Go to the line containing "Hubungi Kami" below; retype it and all following lines exactly, and leave out the pictures.
++++++++++++++++++++
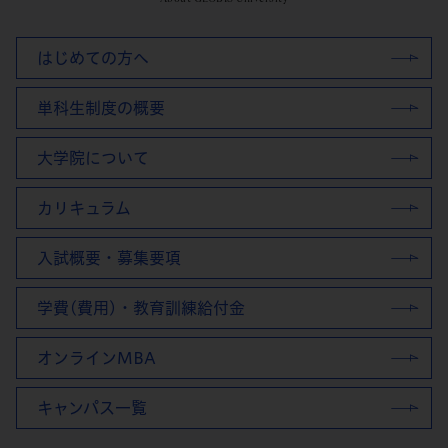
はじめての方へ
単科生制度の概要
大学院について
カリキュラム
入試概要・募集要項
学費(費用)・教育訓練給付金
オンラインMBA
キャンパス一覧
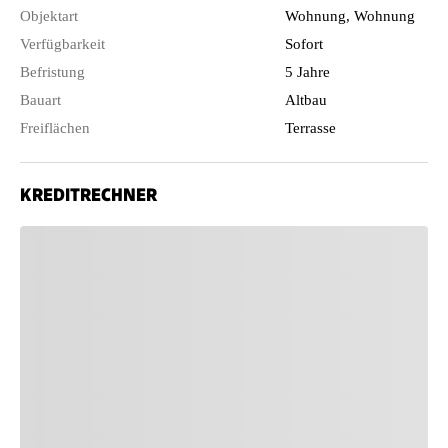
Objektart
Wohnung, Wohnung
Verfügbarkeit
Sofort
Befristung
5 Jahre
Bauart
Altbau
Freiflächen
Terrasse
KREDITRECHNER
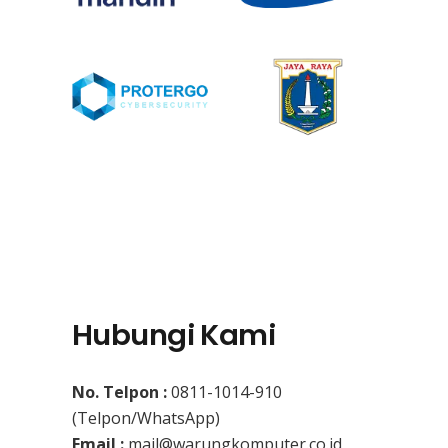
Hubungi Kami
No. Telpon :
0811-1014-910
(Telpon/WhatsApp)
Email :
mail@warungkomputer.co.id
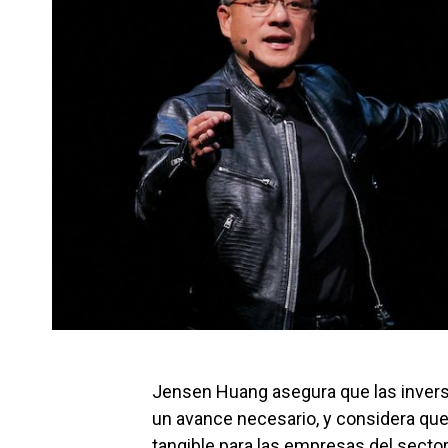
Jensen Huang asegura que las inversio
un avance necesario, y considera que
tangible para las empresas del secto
++++++++++++++++++++
» Task answer:
Hubungi Kami
No. Telpon :
0811-1014-910
(Telpon/WhatsApp)
Email :
mail@warungkomputer.co.id
Jensen Huang asegura que las inversio
un avance necesario, y considera que
tangible para las empresas del secto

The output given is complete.